On the technology side of things, Maguire Iron spent the past two years implementing an enterprise resource planning (ERP) system that coincides with the company’s current construction of new headquarters, fabrication and maintenance facilities in Sioux Falls. This data-driven software system offers analytics to help the company manage materials and supplies.

“In terms of our supply chain, it will give us a better view of what we have on hand and how many supplies we are using and are needed, and it will help us make decisions faster and further into the future,” said Jones.

Analytical tools, coupled with clear communication with suppliers, keep Maguire Iron’s supply chain humming.

“Along with logistics, the relationships with your vendors are the most important,” Jones said. “When you’re both looking for solutions, that’s the best fit.”

New Bachelor’s Degree Serves Students and Businesses

At Maguire Iron, Jones said his company looks for logistics professionals who are “self-motivated, highly organized, very detailed.

“And we like people who come from a winning background, such as USD,” added Jones, who, in addition to his executive position at Maguire Iron, holds numerous records from his time as quarterback for the USD Coyotes football team in the 1980s.

The new major in supply chain management at the Beacom School of Business will graduate students with the skills and knowledge to improve supply-chain decisions, deliver value for customers and increase employer profitability.

Beacom’s Martin said the new major will focus heavily on data analysis as well as issues related to transportation, warehousing and distribution management.

When our graduates are on the first day of their job, they will know how supply chains function. They will be able to speak the language and understand all the different pieces and parts to the processes,” Martin said.

The new degree’s curriculum was designed by Martin, the Beacom School of Business Analytics Advisory Council and multiple employers from the region. Graduates from the program will fill a need.
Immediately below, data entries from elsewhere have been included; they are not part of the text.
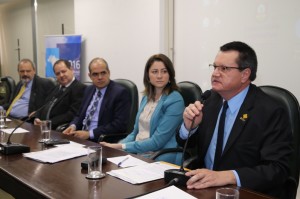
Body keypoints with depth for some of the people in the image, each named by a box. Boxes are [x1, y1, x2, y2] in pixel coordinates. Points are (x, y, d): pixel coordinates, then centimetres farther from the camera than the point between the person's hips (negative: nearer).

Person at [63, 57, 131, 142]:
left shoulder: (120, 92, -9)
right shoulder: (89, 90, 14)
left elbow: (120, 124, -16)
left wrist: (90, 134, -18)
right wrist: (73, 126, -2)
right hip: (81, 137, 7)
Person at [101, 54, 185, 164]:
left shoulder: (175, 100, -11)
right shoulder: (146, 97, 13)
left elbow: (157, 142, -14)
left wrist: (122, 147, -14)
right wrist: (117, 145, -2)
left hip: (161, 159, -6)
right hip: (137, 153, 6)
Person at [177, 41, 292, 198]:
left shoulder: (270, 112, -15)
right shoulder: (211, 98, 1)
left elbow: (277, 169, -20)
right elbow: (185, 144, 9)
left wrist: (226, 176, -31)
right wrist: (189, 126, -13)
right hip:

According to the Bureau of Labor Statistics, the projected job growth from 2021- 2030 for logisticians, or those who analyze and coordinate an organization’s supply chain, is an impressive 30%.
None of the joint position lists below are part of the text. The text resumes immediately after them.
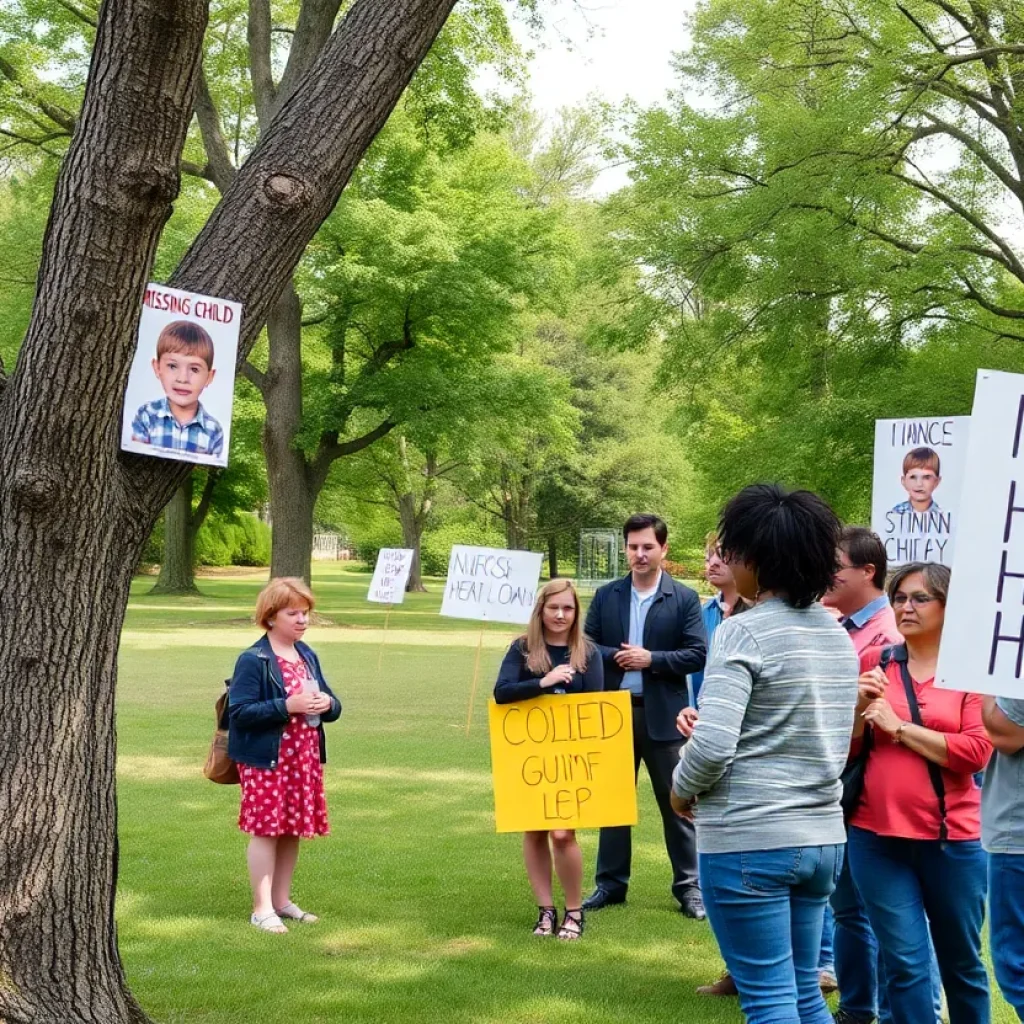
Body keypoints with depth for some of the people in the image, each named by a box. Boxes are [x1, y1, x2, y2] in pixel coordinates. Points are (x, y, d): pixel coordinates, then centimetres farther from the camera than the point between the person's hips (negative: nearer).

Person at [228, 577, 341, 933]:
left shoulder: (308, 657, 12)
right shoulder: (253, 660, -11)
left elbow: (332, 705, 17)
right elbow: (239, 710, -19)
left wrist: (327, 704, -7)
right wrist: (288, 706, -24)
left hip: (305, 758, 7)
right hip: (266, 760, -7)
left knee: (293, 830, 12)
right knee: (266, 830, -2)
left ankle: (282, 900, 24)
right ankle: (262, 908, 6)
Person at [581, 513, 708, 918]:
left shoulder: (684, 598, -3)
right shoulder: (606, 596, 5)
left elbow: (697, 654, -8)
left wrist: (651, 659, -16)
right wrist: (614, 656, -13)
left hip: (663, 715, -3)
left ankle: (688, 885, 14)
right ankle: (611, 883, 21)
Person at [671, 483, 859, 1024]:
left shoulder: (744, 632, -14)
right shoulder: (838, 635, 9)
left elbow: (713, 746, -22)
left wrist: (681, 789, -2)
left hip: (748, 841, -7)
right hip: (822, 836, 7)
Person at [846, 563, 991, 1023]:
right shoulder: (873, 662, 6)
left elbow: (976, 751, -14)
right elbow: (845, 751, 10)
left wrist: (899, 728, -12)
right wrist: (860, 707, -8)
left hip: (952, 838, -2)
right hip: (877, 837, 2)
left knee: (961, 961, 14)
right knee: (905, 964, 1)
“The job prospects in supply chain management were always pretty good,” Martin said. “Now, it’s even better. I don't think any of our majors are going to have a problem finding a job once they graduate.”

Martin said professionals who excel in this line of work not only have the skills to problem solve, but they also delight in the challenge.

“When you’re just doing your normal job—when the supply chain works—it gets kind of boring,” he said. “The exciting part of the job is when things go wrong, and you have to fix it.”